Stolper said: “The Sex Pistols were about so much more than music alone, they were about attitude, and in a wider context about art.
“When we first began buying works, by chance when we stumbled across an early rock and pop auction, the collectors we knew were interested in signed records and memorabilia, but as art historians this was never relevant to us.
“We never set out to build a collection, but soon understood that here was a body of work that was accessible without too much competition, which we could afford, and which, crucially, spoke to us as art.”
Wilson said: “This was art lived in the streets, collectively made – Do-It-Yourself – as a critique, a reversal, a renewal of culture as well as society.
“Its relevance has not gone away.
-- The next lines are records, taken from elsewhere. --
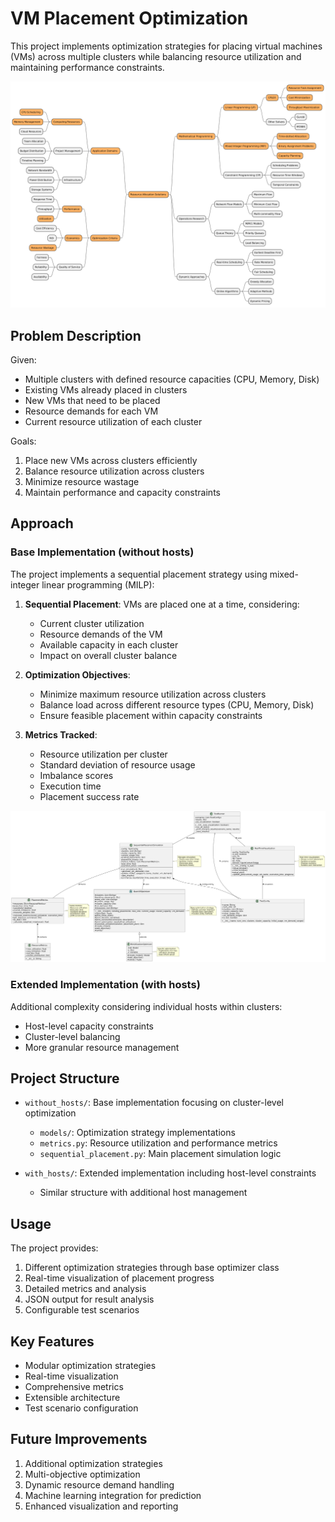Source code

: # VM Placement Optimization

This project implements optimization strategies for placing virtual machines (VMs) across multiple clusters while balancing resource utilization and maintaining performance constraints.

![Optimization](strategies.png)

## Problem Description

Given:
- Multiple clusters with defined resource capacities (CPU, Memory, Disk)
- Existing VMs already placed in clusters
- New VMs that need to be placed
- Resource demands for each VM
- Current resource utilization of each cluster

Goals:
1. Place new VMs across clusters efficiently
2. Balance resource utilization across clusters
3. Minimize resource wastage
4. Maintain performance and capacity constraints

## Approach

### Base Implementation (without hosts)

The project implements a sequential placement strategy using mixed-integer linear programming (MILP):

1. **Sequential Placement**: VMs are placed one at a time, considering:
   - Current cluster utilization
   - Resource demands of the VM
   - Available capacity in each cluster
   - Impact on overall cluster balance

2. **Optimization Objectives**:
   - Minimize maximum resource utilization across clusters
   - Balance load across different resource types (CPU, Memory, Disk)
   - Ensure feasible placement within capacity constraints

3. **Metrics Tracked**:
   - Resource utilization per cluster
   - Standard deviation of resource usage
   - Imbalance scores
   - Execution time
   - Placement success rate

![Optimization Strategies](without_hosts/doc/class_diagram_with_visualization_decouple.png)

### Extended Implementation (with hosts)

Additional complexity considering individual hosts within clusters:
- Host-level capacity constraints
- Cluster-level balancing
- More granular resource management

## Project Structure

- `without_hosts/`: Base implementation focusing on cluster-level optimization
  - `models/`: Optimization strategy implementations
  - `metrics.py`: Resource utilization and performance metrics
  - `sequential_placement.py`: Main placement simulation logic

- `with_hosts/`: Extended implementation including host-level constraints
  - Similar structure with additional host management

## Usage

The project provides:
1. Different optimization strategies through base optimizer class
2. Real-time visualization of placement progress
3. Detailed metrics and analysis
4. JSON output for result analysis
5. Configurable test scenarios

## Key Features

- Modular optimization strategies
- Real-time visualization
- Comprehensive metrics
- Extensible architecture
- Test scenario configuration

## Future Improvements

1. Additional optimization strategies
2. Multi-objective optimization
3. Dynamic resource demand handling
4. Machine learning integration for prediction
5. Enhanced visualization and reporting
If anything it has grown over time.
“It has been endlessly fascinating to put together this collection and over the years our appreciation for the Sex Pistols, and for the twin genius of McLaren and Reid, has only grown and grown.”
Sotheby’s specialist Gabriel Heaton said: “The Stolper-Wilson collection is something that people could only ever dream of putting together today.
“Paul and Andrew started acquiring these extraordinary pieces at a time when the Sex Pistols and punk was still a recent memory, and few people were choosing to examine the movement from a historical perspective.
“This gave them early access to important and rare pieces with perfect provenance, which – 30 years later – not only comprise the finest collection of its kind ever to come to the market, but also feel more relevant than ever.”
Last year members of the Sex Pistols were embroiled in a High Court legal battle after guitarist Steve Jones and drummer Paul Cook sued the group’s frontman, Lydon, to allow their music to be used in Danny Boyle’s TV drama about the band.
In a ruling, Sir Anthony Mann found the pair were entitled to invoke “majority voting rules” against Lydon in relation to the use of Sex Pistols material in the series, under the terms of a band member agreement.